[RECORDS FOR THIS TASK Boundary: Start]

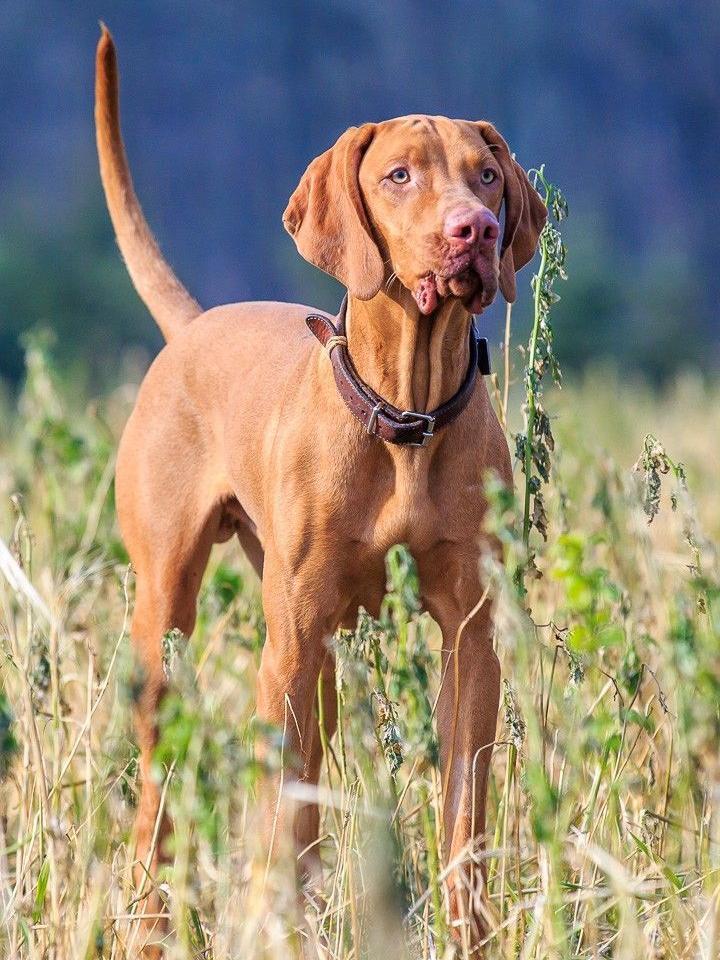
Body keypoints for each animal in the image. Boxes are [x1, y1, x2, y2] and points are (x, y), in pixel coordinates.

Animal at [94, 26, 544, 956]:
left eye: (486, 174)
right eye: (399, 175)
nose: (475, 230)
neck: (406, 415)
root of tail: (193, 325)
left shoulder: (472, 638)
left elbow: (465, 818)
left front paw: (468, 931)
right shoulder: (291, 644)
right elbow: (276, 818)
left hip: (323, 655)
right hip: (173, 617)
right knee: (164, 794)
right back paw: (151, 920)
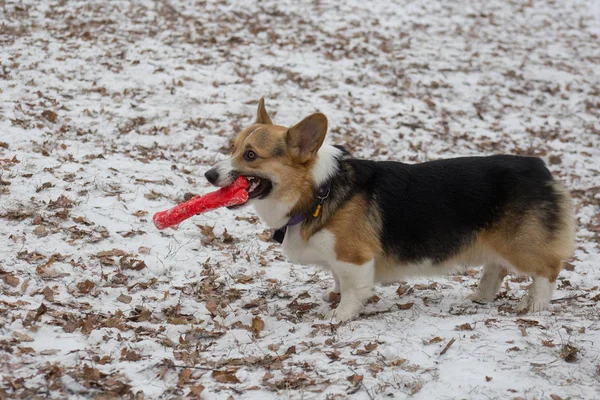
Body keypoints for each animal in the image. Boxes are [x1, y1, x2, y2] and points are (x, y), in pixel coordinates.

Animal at [206, 100, 576, 322]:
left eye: (251, 155)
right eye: (232, 148)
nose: (208, 175)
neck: (318, 191)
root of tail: (541, 169)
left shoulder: (354, 259)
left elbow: (353, 290)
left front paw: (340, 316)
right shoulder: (337, 260)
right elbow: (338, 280)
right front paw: (333, 297)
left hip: (520, 245)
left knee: (547, 269)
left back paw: (535, 304)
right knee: (495, 269)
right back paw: (479, 297)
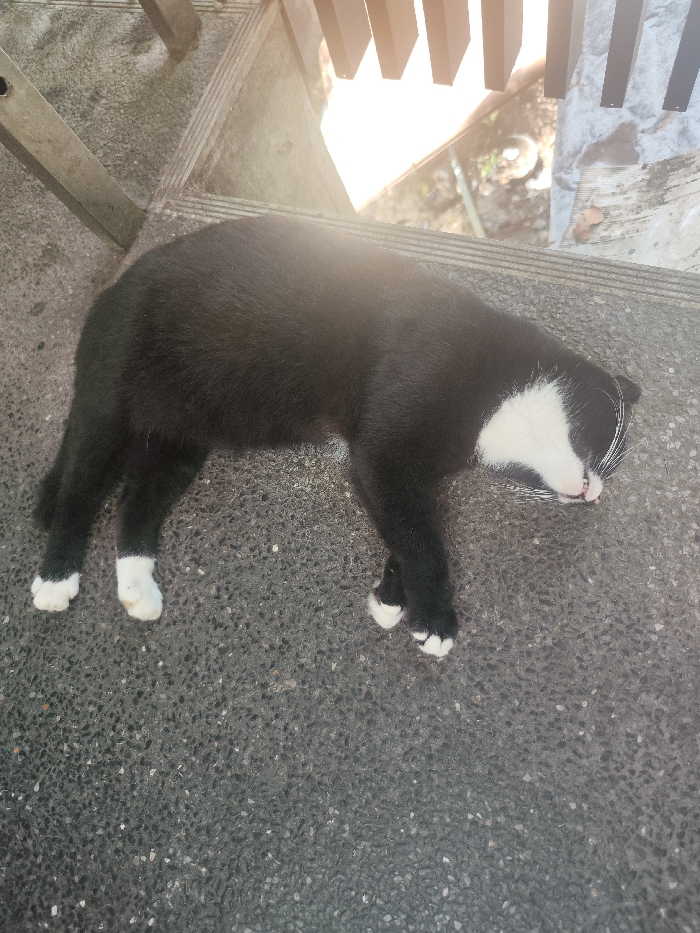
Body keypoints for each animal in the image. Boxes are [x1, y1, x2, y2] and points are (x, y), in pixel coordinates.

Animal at [31, 215, 640, 657]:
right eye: (608, 445)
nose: (593, 494)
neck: (493, 394)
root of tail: (112, 290)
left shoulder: (401, 470)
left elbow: (408, 529)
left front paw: (393, 599)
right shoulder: (384, 452)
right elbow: (421, 537)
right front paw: (436, 618)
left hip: (175, 444)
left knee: (135, 502)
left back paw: (137, 589)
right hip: (107, 408)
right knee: (81, 489)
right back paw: (56, 577)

[RECORDS FOR THIS TASK Boundary: End]

WHAT THIS TASK INVOLVES | Having located the line containing "left hip: (175, 444)", set it down along with every line after it through the end of the data, reproducing each exactly.

EXERCISE OUTPUT |
left hip: (175, 444)
left knee: (135, 502)
left back paw: (137, 589)
right hip: (107, 408)
right knee: (81, 489)
right back paw: (56, 577)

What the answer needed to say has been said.